### AUSGANGSTEXT
□ □ □

Mädchen würden nur noch Strassenschilder lesen und ihre psychischen Störungen seien für viele wie Trophäen, klagt die deutsche Autorin. Wie kommt sie zu einem so negativen Befund?
Jana Frey beschreibt ihre Jugend in den 1980er Jahren als holpriges Unterwegssein. Man wird durchgeschüttelt: Da war man gerade noch atemlos glücklich, und schon will man wieder verzweifeln. Man wähnt sich allein auf der Welt, und plötzlich wirkt alles, was noch kommen wird, wie eine Verheissung.
Weil die 56-Jährige sich an diese Zeit so intensiv erinnert, begann sie Kinder- und Jugendbücher zu schreiben. Über hundert sind es bis heute, publiziert im Loewe- oder im Arena-Verlag und in zahlreiche Sprachen übersetzt. Die Bücher für die Kleineren heissen «Streiten gehört dazu, auch wenn man sich lieb hat» oder «Gute Nacht, ihr lieben Tiere». Die Romane für die Grösseren tragen Titel wie «Ich nenn es Liebe» oder «Höhenflug abwärts».

□ □ □

### EINTRÄGE
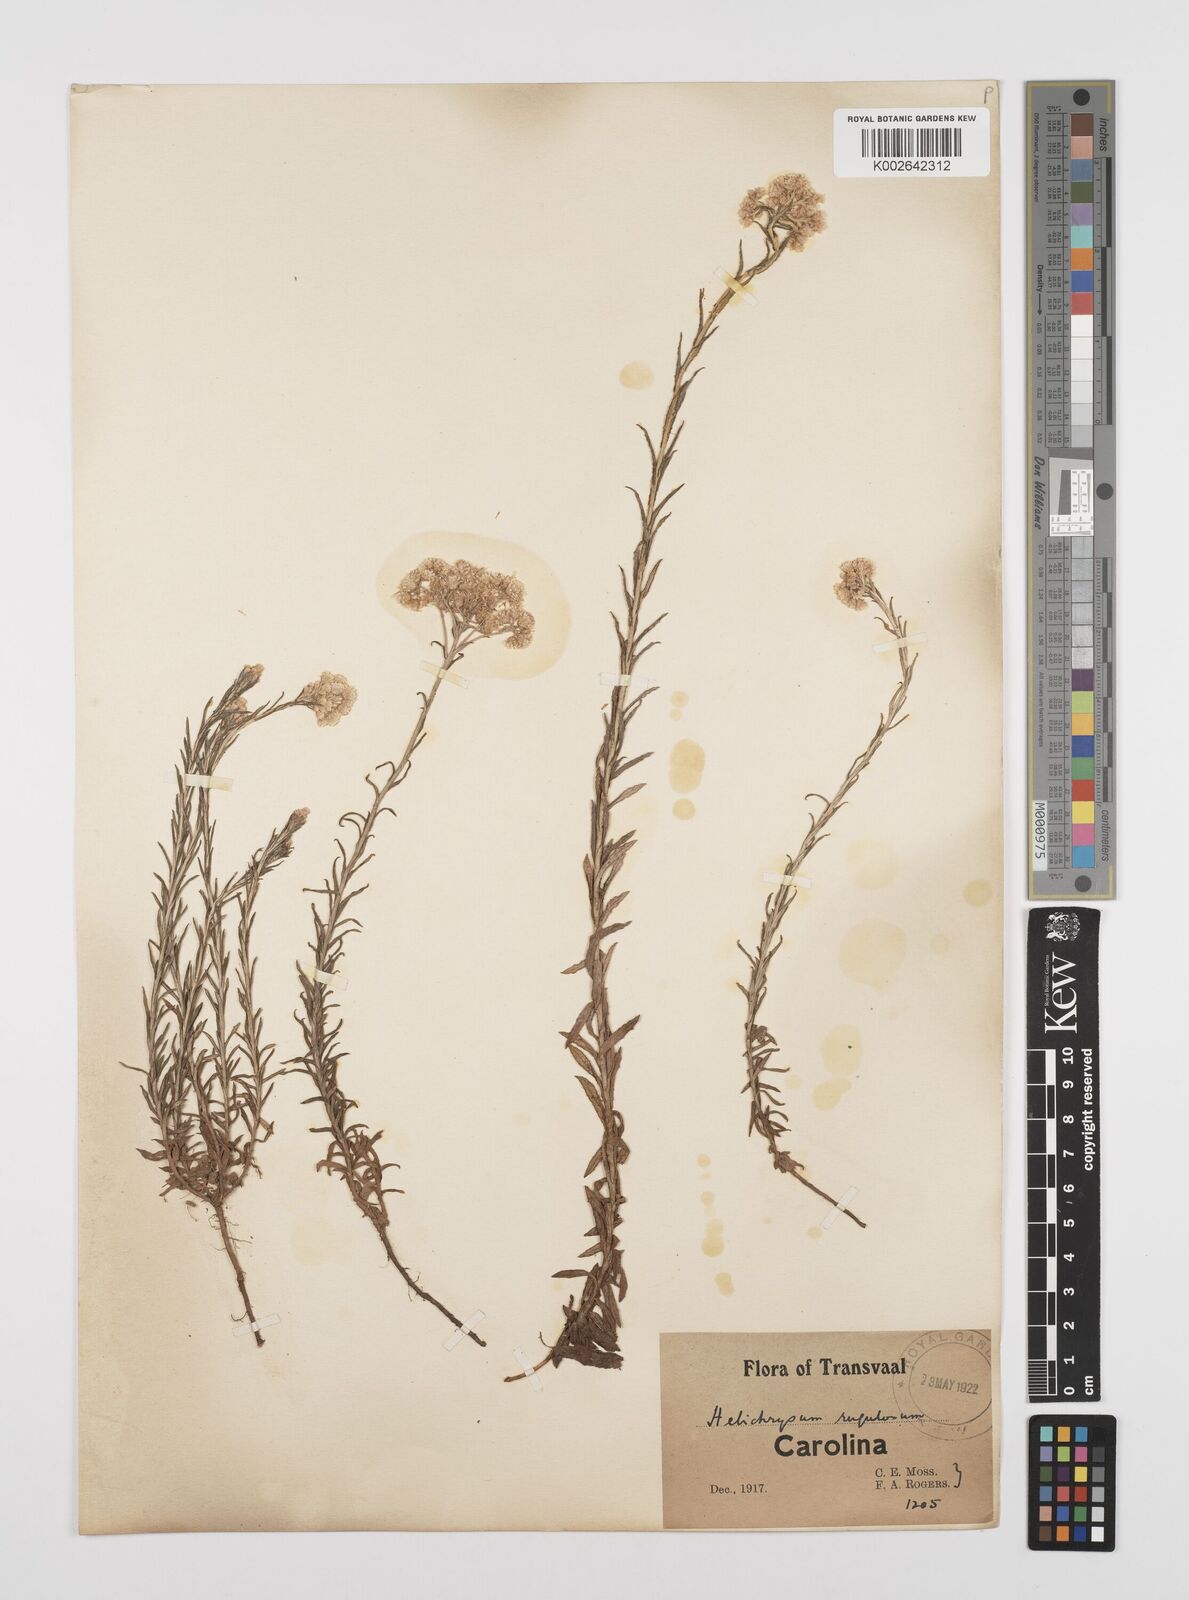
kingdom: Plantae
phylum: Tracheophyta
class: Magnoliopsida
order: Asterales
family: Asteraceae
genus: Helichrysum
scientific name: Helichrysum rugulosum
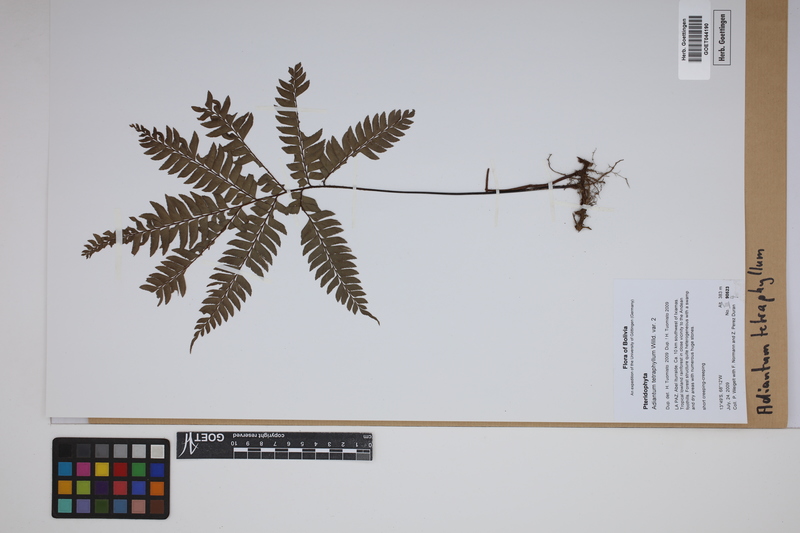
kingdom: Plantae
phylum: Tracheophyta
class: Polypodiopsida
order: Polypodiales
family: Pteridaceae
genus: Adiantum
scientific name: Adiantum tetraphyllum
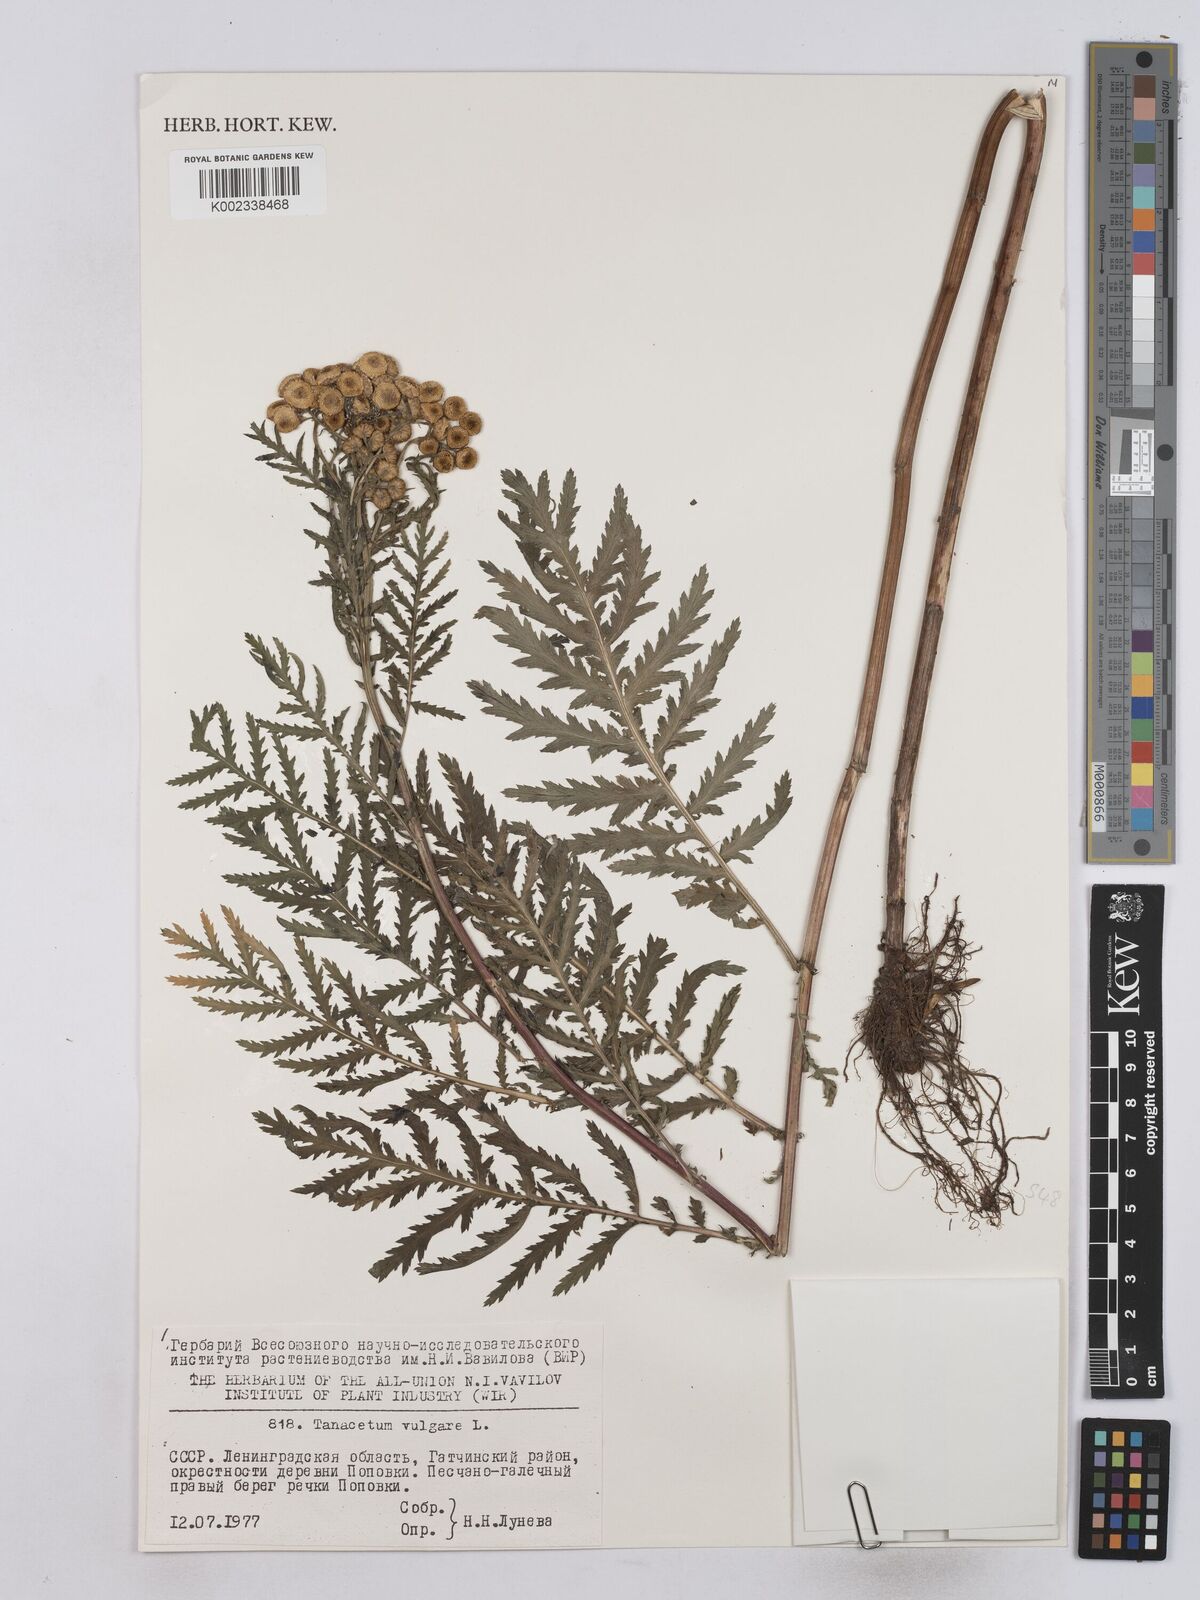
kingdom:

□ □ □

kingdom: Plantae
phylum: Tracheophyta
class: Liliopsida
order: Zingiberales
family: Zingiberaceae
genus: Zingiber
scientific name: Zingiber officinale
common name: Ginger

□ □ □

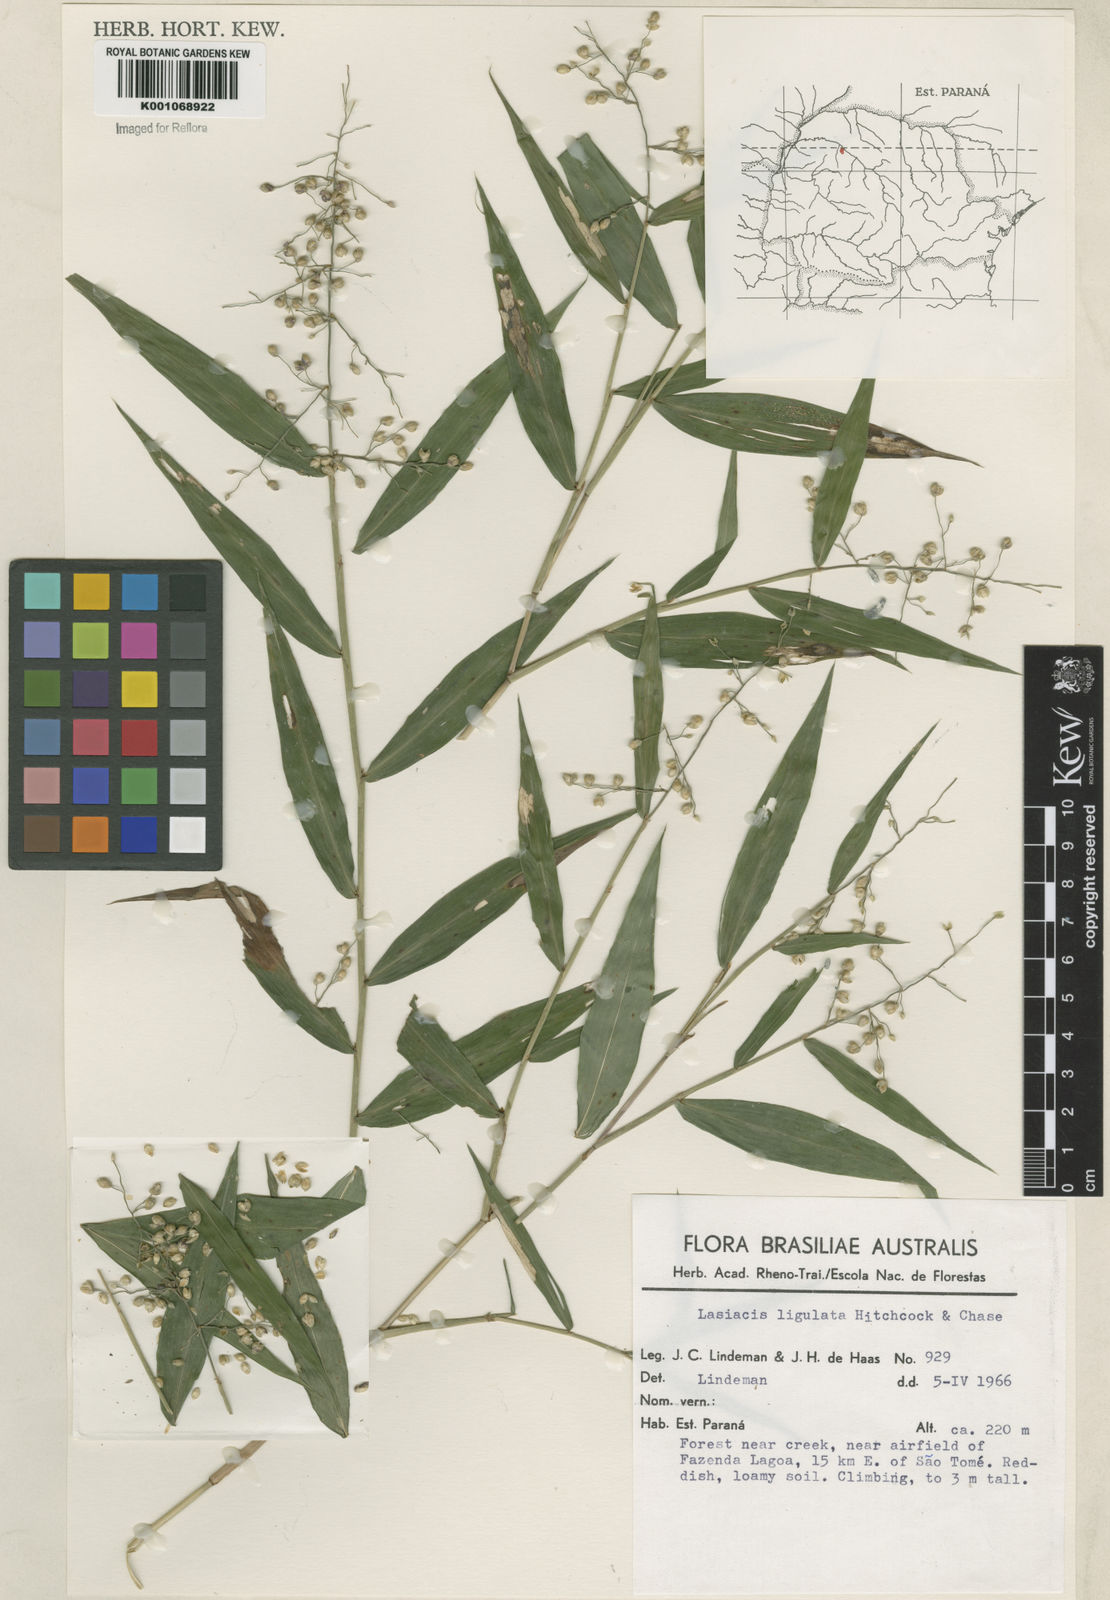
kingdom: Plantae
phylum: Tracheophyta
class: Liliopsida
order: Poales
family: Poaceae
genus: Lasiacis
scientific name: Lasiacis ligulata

□ □ □

### IHRE ANWEISUNGEN
Wiederholen Sie wortgetreu den Abschnitt aus dem Ausgangstext über Jana Frey zwischen „Mädchen würden nur“ und „so negativen Befund?“, beide Stellen eingeschlossen.

### ANTWORT ZUR AUFGABE
Mädchen würden nur noch Strassenschilder lesen und ihre psychischen Störungen seien für viele wie Trophäen, klagt die deutsche Autorin. Wie kommt sie zu einem so negativen Befund?